Please translate this sentence from the article about the White House doctor into Spanish: "As White House doctor, her job was to be instantly available to treat the president in case of emergency."

**DOCUMENT EXCERPT**
*-*-*
It was supposed to be a two-year tour of duty, but it turned into the "job of a lifetime" lasting nearly a decade.

That's how Connie Mariano, M.D. describes her nine years as a doctor in the White House.

Her tenure began in 1992 at the end of the first George Bush's presidency and lasted to the final day of Bill Clinton's 8 years in the White House in 2001.

She began as Lieutenant in the Navy's Medical Service and ended her military career as Physician to the President, a Rear Admiral, the first Philippine-American to reach that rank.

In her new book, The White House Doctor (St. Martin's Press; 2010), Dr. "Connie," as she came to be affectionately known, felt it was a job she had "no chance of getting."

"Well, I don't look like a typical White House doctor who's usually Caucasian, male, West Point graduates," said Mariano in an interview on CBS' "Washington Unplugged." "And every time I stepped into the room, they think 'Oh, you must be one of the White House nurses.'"

Mariano is the daughter of U.S. Navy steward and she freely admits the degree to which that has influenced her life.

"It was a major factor," she said in our chat in Lafayette Park, across the street from the White House. "When my father joined the Navy in the 1940s, the only positions they would give to Filipinos at that time was to be a valet or a medical. So when I became a Navy Admiral, that was a significant achievement for Filipino Americans, to make their way to a flag officer."

Even so, when she applied for the job of a White House doctor, she says she approached it with a "servant's mentality."

"You are there to take care of the President; you are there to take care of the First Family. It's all about them," she said, "it's not all about you."

As White House doctor, her job was to be instantly available to treat the president in case of emergency.

To this day, the words "Eagle moving," get her heart racing. It was the phrase she would hear on her Secret Service radio telling her to grab her doctor's bag and head to the motorcade or whatever place Pres. Clinton was going. If the president was on the move, she had to be as well.

And she learned early on that sometimes all her medical training came down to whether she had a Band-Aid handy.

On her first outing as a White House doctor, she was assigned to accompany Pres. George H.W. Bush on a golf trip in Maryland. She said packed her medical bag "for the possible worst case scenario: a gunshot wound, heart attack, nuclear war, you name it."

But when the president said he needed a Band-Aid, she rifled through her bag.

"I couldn't find it," she told me. "I had the defibrillator material; I had the intubation kit." She couldn't find a Band-Aid.

As the president walked toward her, Mariano says "finally at the very bottom of the bag was one single Band-Aid."

The president put his foot down on the fender of her golf cart and she placed the bandage on his foot.

"You are a great American," she recalls the president telling her. And she was relieved. "I still have the job," she remembers thinking to herself.

Since leaving the White House, Dr. Mariano retired from the Navy and went into private practice, first at the Mayo Clinic in Scottsdale, Arizona. A few years later she founded her own Center for Executive Medicine, a concierge practice where she still treats presidents: of corporations, not countries.
*-*-*
**MATERIAL SUPPLIED**

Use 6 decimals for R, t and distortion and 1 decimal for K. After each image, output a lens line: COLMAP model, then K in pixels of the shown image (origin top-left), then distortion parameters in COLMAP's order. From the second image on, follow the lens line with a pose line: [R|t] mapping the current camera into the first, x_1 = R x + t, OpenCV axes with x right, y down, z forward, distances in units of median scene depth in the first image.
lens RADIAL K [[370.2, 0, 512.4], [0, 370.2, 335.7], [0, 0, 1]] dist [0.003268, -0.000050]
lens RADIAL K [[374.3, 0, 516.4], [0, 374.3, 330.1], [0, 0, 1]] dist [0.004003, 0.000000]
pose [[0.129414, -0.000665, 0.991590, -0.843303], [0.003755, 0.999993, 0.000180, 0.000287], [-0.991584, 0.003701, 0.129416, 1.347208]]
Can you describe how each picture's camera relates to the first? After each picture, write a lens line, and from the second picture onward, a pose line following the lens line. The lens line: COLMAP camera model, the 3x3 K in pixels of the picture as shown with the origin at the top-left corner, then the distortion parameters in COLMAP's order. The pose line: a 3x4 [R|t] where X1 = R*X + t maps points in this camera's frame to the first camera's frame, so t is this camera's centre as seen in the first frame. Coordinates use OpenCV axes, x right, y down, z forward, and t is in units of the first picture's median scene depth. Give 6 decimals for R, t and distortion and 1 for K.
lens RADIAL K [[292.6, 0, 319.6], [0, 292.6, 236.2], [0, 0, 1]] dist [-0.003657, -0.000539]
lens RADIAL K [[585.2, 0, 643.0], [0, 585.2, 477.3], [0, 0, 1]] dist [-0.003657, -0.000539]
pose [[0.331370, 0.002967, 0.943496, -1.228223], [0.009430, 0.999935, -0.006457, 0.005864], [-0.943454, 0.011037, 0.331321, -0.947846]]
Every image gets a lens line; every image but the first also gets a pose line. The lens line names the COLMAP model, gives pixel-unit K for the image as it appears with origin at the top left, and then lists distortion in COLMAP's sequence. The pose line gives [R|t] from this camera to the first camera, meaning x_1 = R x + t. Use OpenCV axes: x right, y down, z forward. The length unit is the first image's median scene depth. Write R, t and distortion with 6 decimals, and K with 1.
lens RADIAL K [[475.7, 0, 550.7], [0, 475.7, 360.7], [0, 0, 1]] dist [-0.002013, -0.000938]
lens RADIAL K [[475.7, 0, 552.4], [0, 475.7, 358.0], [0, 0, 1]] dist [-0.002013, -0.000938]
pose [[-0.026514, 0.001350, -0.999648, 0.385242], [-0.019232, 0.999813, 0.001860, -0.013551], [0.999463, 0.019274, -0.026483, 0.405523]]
*-*-*
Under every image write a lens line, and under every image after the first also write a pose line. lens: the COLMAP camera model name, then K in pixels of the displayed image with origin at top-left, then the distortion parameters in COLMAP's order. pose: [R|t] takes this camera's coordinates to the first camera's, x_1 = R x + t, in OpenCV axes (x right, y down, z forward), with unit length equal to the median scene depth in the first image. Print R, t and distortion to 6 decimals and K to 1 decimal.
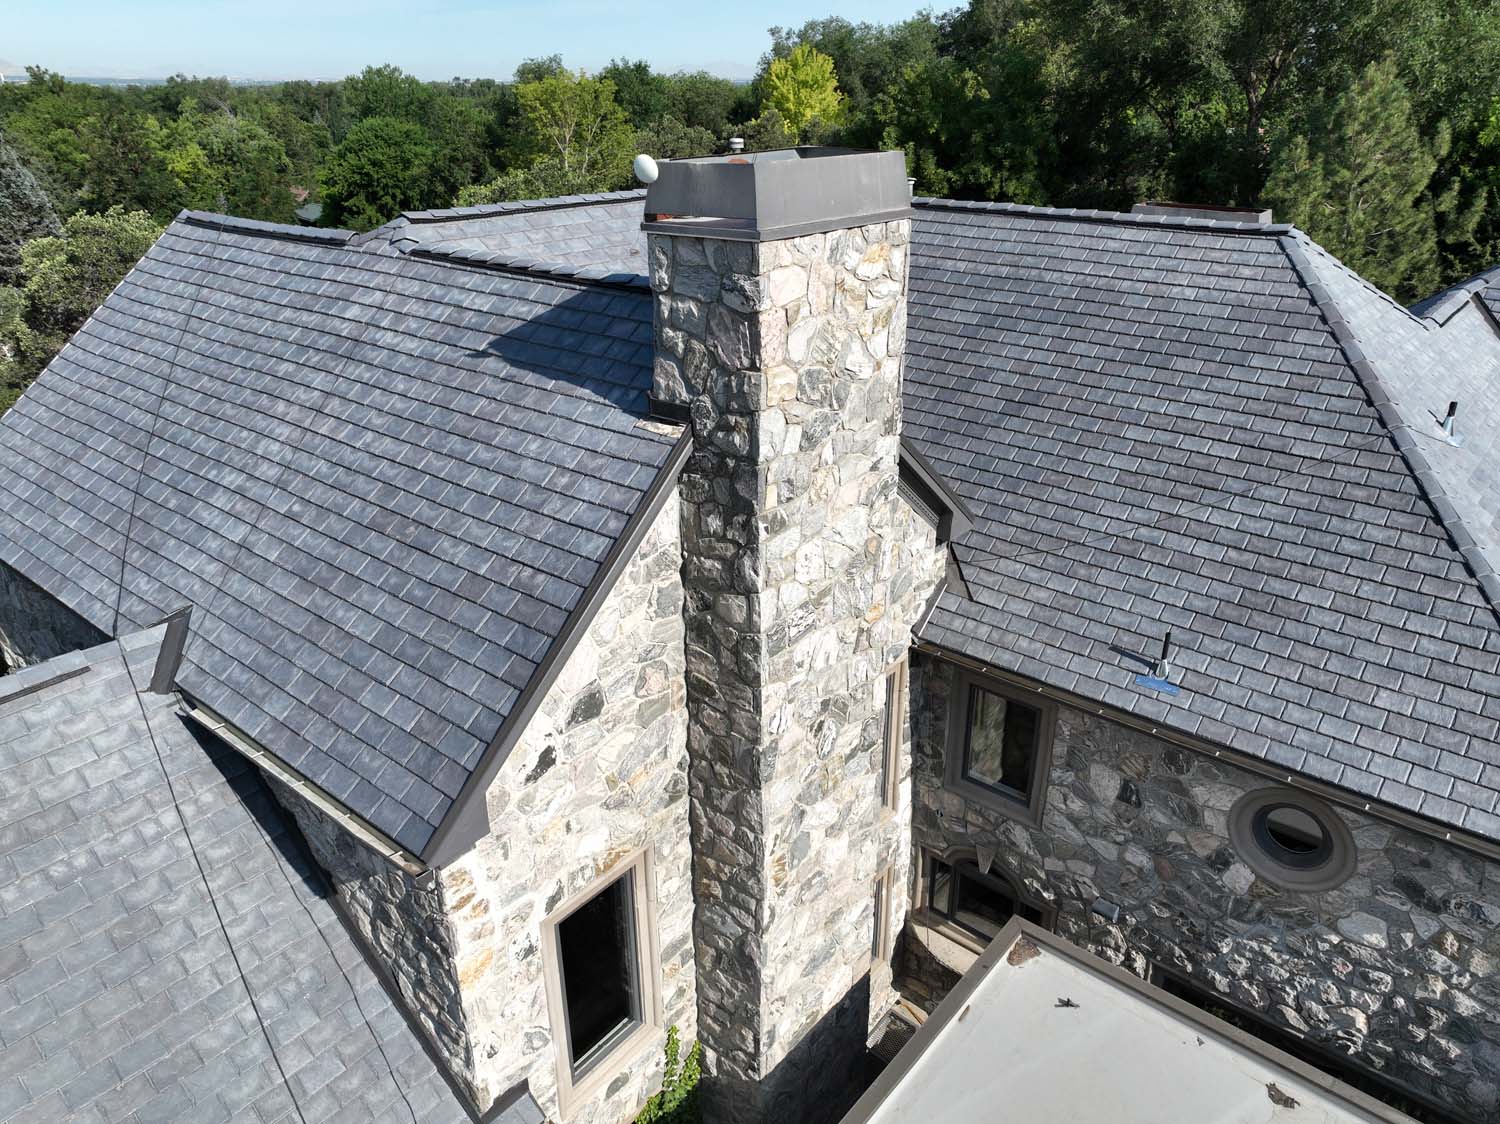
*-*-*
**YOUR RESPONSE**
Como médica de la Casa Blanca, su trabajo consistía en estar disponible de inmediato para atender al presidente en caso de emergencia.